How is retatrutide different from semaglutide or tirzepatide?
Retatrutide is a triple agonist acting on GLP-1, GIP, and glucagon receptors simultaneously. Semaglutide is a GLP-1 mono-agonist. Tirzepatide is a GLP-1 and GIP dual agonist. The added glucagon receptor activity in retatrutide may drive greater energy expenditure, which is one proposed mechanism for its higher observed weight loss in early trials.
Can you mix retatrutide with other peptides in the same syringe?
No published stability or compatibility data supports mixing retatrutide with other peptides in a single syringe. Until such data exist, mixing is not recommended because pH differences and competing degradation pathways can accelerate breakdown of one or both compounds.
What does a degraded retatrutide vial look like?

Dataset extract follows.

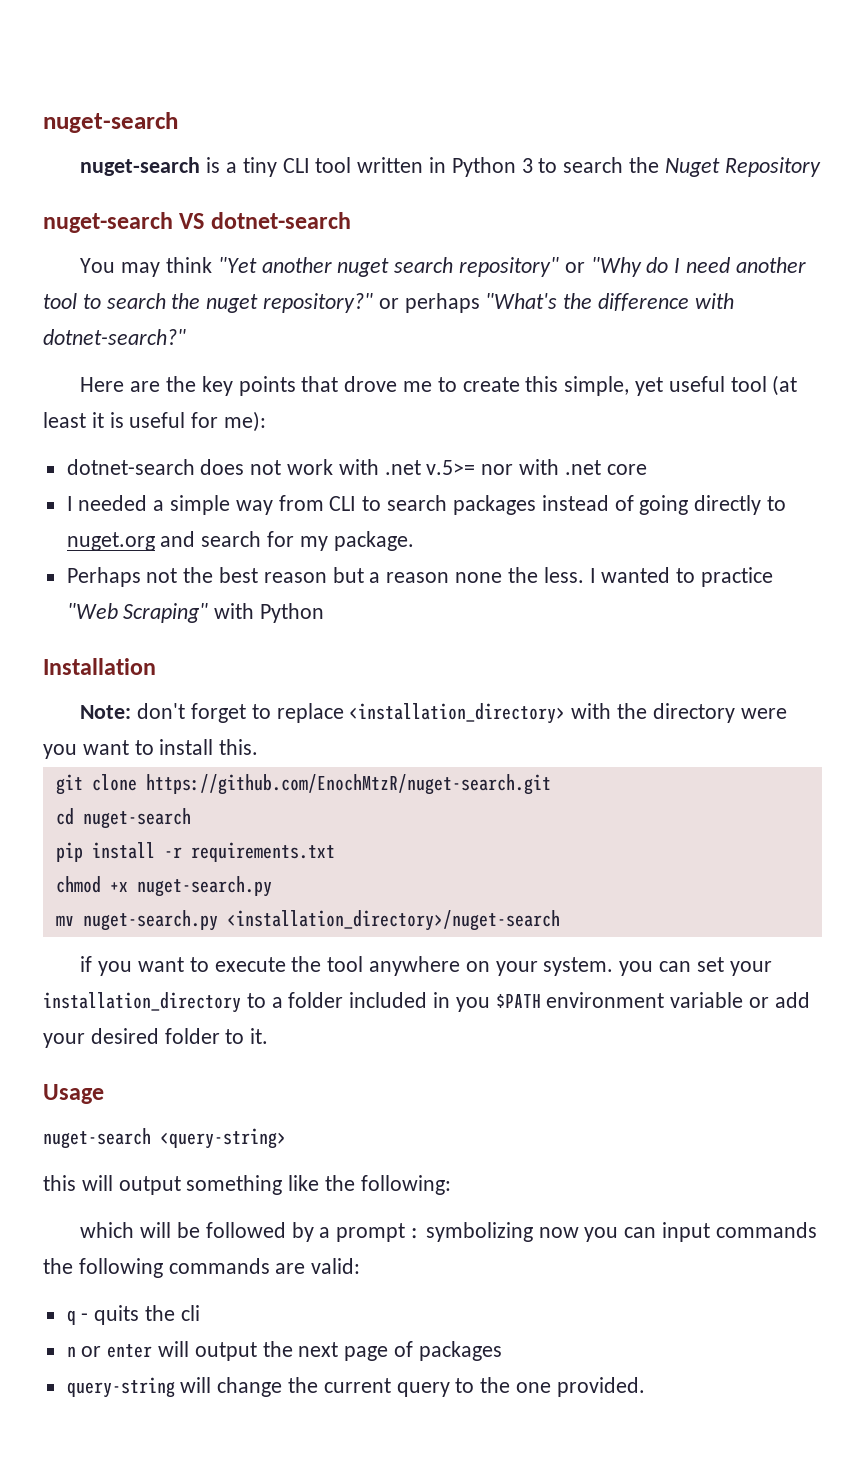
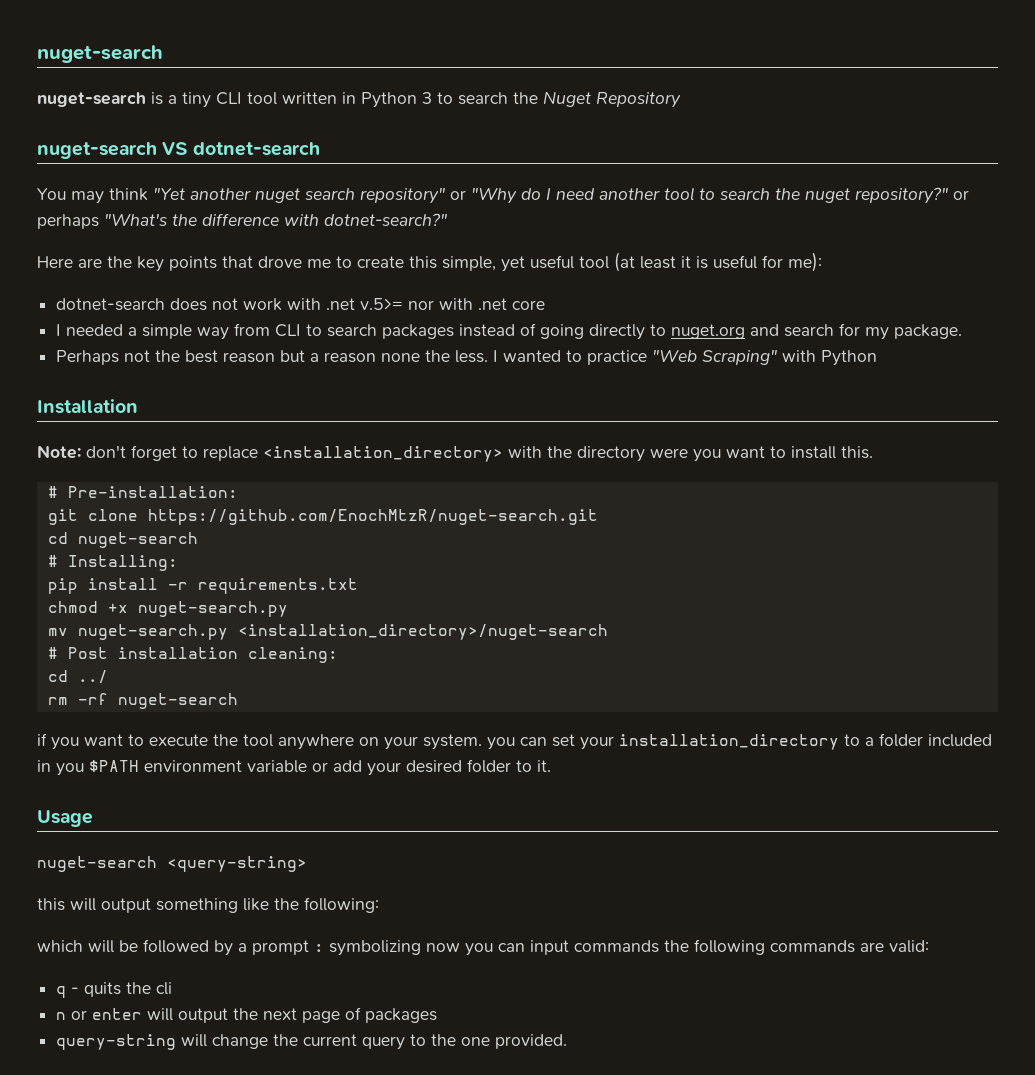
(259, 747) none -> [47,486,238,498] // # Pre-installation:
(191, 818) none -> [47,555,178,571] // # Installing:
(560, 920) none -> [47,647,338,663] [47,670,108,684] [47,693,238,709] // # Post installation cleaning: // cd ../ // rm -rf nuget-search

Visible particulates, cloudiness in a solution that was clear at reconstitution, discoloration, or an unusual odor are all signs of degradation or contamination. Discard any vial showing these signs. Lyophilized powder that has turned yellow or formed a cake resistant to dissolution may also be compromised.
Sources
- Jastreboff AM, Kaplan LM, Frías JP, et al. Triple-Hormone-Receptor Agonist Retatrutide for Obesity. New England Journal of Medicine. 2023;389(6):514-526. PMID: 37366315.
- Lilly Investor Update: Retatrutide Phase 3 TRIUMPH program initiation, 2023. Available via Eli Lilly investor relations.
- ClinicalTrials.gov Identifier NCT05394519: A Study of Retatrutide (LY3437943) in Participants with Obesity or Overweight.
- Finan B, Yang B, Ottaway N, et al. A rationally designed monomeric peptide triagonist corrects obesity and diabetes in rodents. Nature Medicine. 2015;21(1):27-36. (Background on triple agonist class.)
- Lincoff AM, Brown-Frandsen K, Colhoun HM, et al. Semaglutide and Cardiovascular Outcomes in Obesity without Diabetes. New England Journal of Medicine. 2023;389(24):2221-2232. (SELECT trial, semaglutide CV outcomes.)
- Jastreboff AM, Aronne LJ, Ahmad NN, et al. Tirzepatide Once Weekly for the Treatment of Obesity. New England Journal of Medicine. 2022;387(3):205-216. (SURMOUNT-1.)
- United States Pharmacopeia (USP) General Chapter 1, Injections and Implanted Drug Products. (Standards for subcutaneous injectable preparations.)